EMBER – An Elastic Malware Benchmark For Empowering Researchers
A dataset with 1.1 million malware samples from 2017 and 2018 is now available for researchers. This dataset is open source and contains metadata, derived features from PE files, and a benchmark model trained on these features. It is open source and can be used by researchers to evaluate machine-learning techniques. EMBER is available in an EMBER repository.

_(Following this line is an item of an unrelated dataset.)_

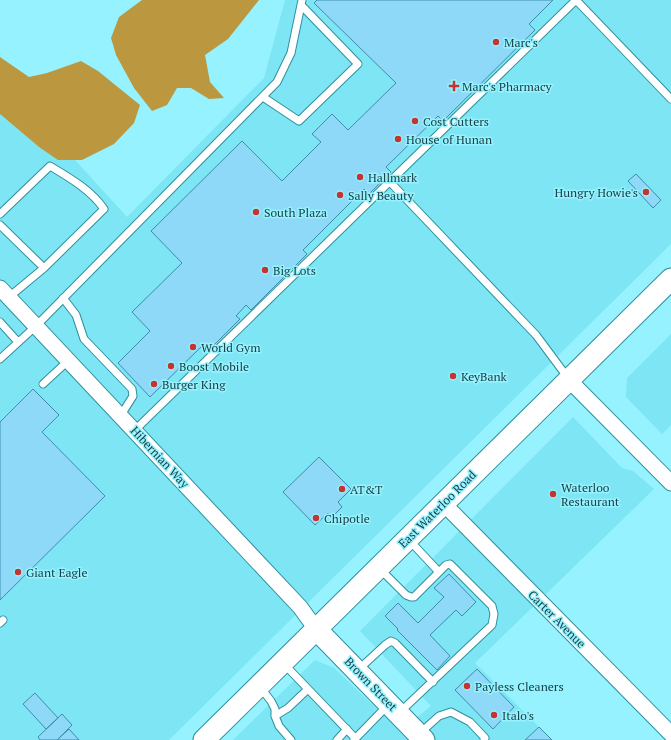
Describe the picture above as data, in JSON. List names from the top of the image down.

Researchers can use EMBER to test malware detection models and compare the results to those from the current industry benchmark. A recent study published in Nature Communications found that the EMBER dataset can be used to measure detection rates in the cyber-security space. In a benchmark study, the authors compared a featureless model to a parsed model with a detection rate of 86.8% at a 1% FPR. The results showed that the pretrained model produced a lot of false positives while the EMBER dataset contained 16K benign files.
The pipeline identifies both malignant and benign malware samples. It also provides an exhaustive classification by malware family, threat type, and behavior. While the classification results suffer from known limitations, the results are remarkably comparable to the current state-of-the-art and provide researchers with more comprehensive information.
The EMBER dataset is not complete because it includes overlapping malware behaviors and family members. This means that there are still a number of cases where a malware classification system will fail to accurately classify a certain malware family. Nevertheless, the dataset has improved over time, and the accuracy of malware detection has climbed to near-perfect levels.
The ember model improves detection performance and allows researchers to compare results from different methods. By comparing the results of these systems, researchers can test different methods and create a benchmark for their future research. Researchers can compare performance data to evaluate the benefits of different techniques such as feature selection, model parameter optimization and feature engineering.